In the first case, the man was somebody she knew since elementary school who lived in her hometown, Cotuit, Mass., a town then of about 1,000 people. It’s located on Cape Cod. She was a nursing student who had returned home for summer vacation.

After a party, he offered her a ride home, she said. He stopped in a deserted area in the woods and began pulling at her clothes, Kniss said. “He was clearly trying to molest me.”

Amid the struggle, she threatened to tell others what he was doing to her, she said. “My parents know your parents … I guess he finally got scared and stopped.”

The only person she told about the episode was her sister, who called her a few years ago when the man’s obituary ran in the local paper in Massachusetts.

A couple of years later, when she was in her early 20s, Kniss took a break from her nursing career and became a flight attendant so she could travel to Europe.

“After you get done with a flight, usually everybody ends up in a room having a drink, ordering dinner or whatever,” Kniss recounted. “I think I was in my room but it could have been his room. Suddenly, the room was empty. It was just me and this pilot who were left in this room. It got physical very quickly. I told him that you’ve got to stop because we’re flying out together the next morning.”

“I managed to squirm out of it and get out the door and went down to the lobby,” Kniss said. “I talked my way out of that situation.”

Kniss understands why Ford didn’t come forward sooner, because women who are sexually assaulted often feel as if they are to blame.

“They feel that it is their fault, that they did something wrong. Should I have not taken a ride? Should I have been more careful when I saw people leave the hotel room?”

Kniss decided to come forward on Thursday after she had been interviewed by TV news crews outside of Ford’s south Palo Alto home, where the professor’s supporters had just held a rally.

She said a reporter said she had heard something in Kniss’ voice that caused her to ask if she too had been sexually assaulted. “No one had asked me directly. That’s when you take a deep breath” and now she has come forward with her story.

Kniss said she’s glad Ford is coming forward with her story about Kavanaugh. She said she doesn’t know Ford, though Kniss once served on the Palo Alto University advisory board. “I may have met her. I don’t remember,” she said.

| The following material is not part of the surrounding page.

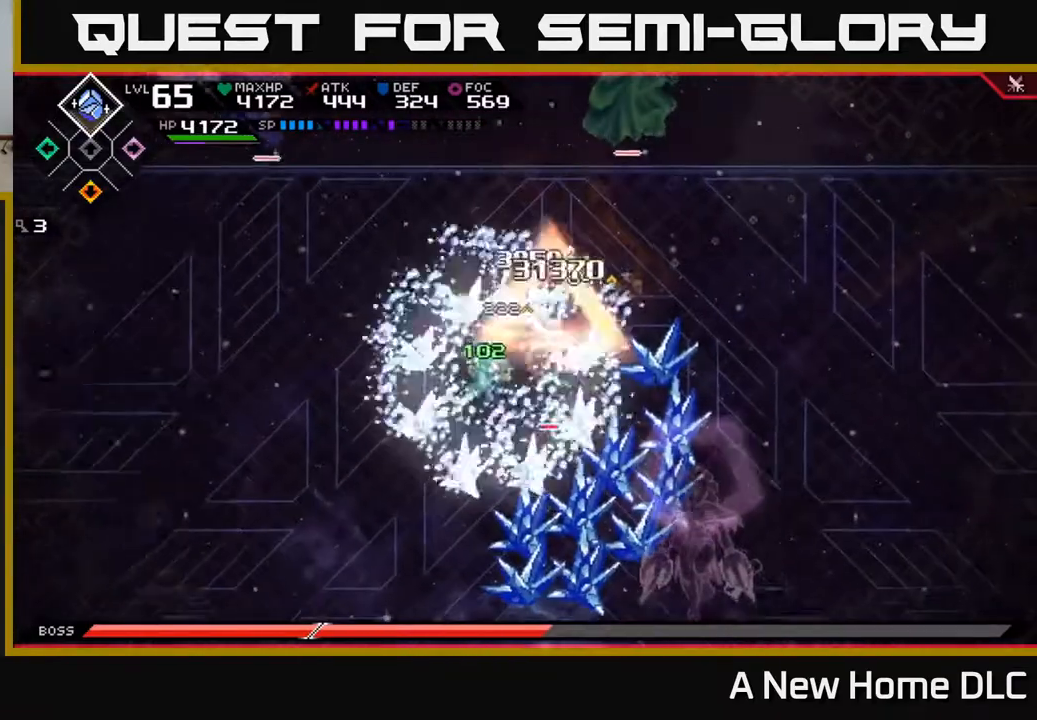
{"buttons": [], "left_stick": "down-right", "right_stick": "center", "events": [[17, "X", "up"], [67, "X", "down"], [167, "X", "up"], [233, "X", "down"], [317, "X", "up"], [317, "left_stick", "down-right"]]}
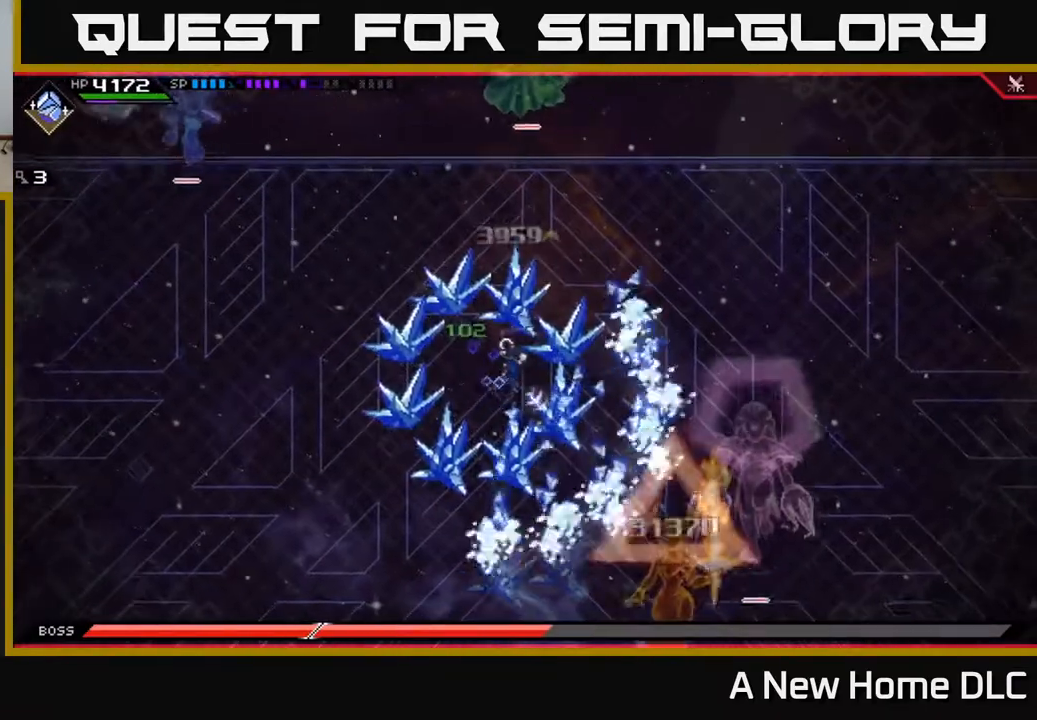
{"buttons": ["DPAD_UP"], "left_stick": "down-left", "right_stick": "center", "events": [[33, "left_stick", "down"], [150, "left_stick", "down-left"], [500, "DPAD_UP", "down"]]}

Kniss, 79, is in the twilight of her political career after serving in many local offices including the county Board of Supervisors and the Palo Alto school board. She points out that she has nothing to gain by sharing her stories now.

But she is concerned about the future of women’s reproductive rights if Kavanaugh joins the high court. She recalled working as a nurse before the court’s landmark 1973 decision Roe v. Wade that legalized abortion. She said she doesn’t want the nation to return to the days of “clothes hangers and cheap abortion clinics,” as she put it.